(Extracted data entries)

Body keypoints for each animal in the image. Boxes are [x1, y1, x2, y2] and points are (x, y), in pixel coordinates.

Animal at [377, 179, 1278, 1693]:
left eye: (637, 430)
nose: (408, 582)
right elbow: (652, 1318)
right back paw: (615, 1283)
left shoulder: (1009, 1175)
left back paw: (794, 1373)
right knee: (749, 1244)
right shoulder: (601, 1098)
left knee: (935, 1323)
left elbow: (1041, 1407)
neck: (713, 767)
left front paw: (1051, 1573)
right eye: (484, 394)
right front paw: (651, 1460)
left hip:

- _The problem_:
Once you find the line containing "right knee: (749, 1244)", stop: reproduce exactly that line and every line of the data before it, and nothing else.

- _Solution to this exercise_:
Body keypoints for each animal in the image. Boxes are [x1, y1, x2, y2] and points are (x, y), in pixel coordinates.

Animal at [377, 179, 1278, 1693]:
left eye: (637, 430)
nose: (408, 582)
right elbow: (652, 1318)
right back paw: (615, 1283)
left shoulder: (1009, 1175)
left back paw: (794, 1373)
right knee: (749, 1244)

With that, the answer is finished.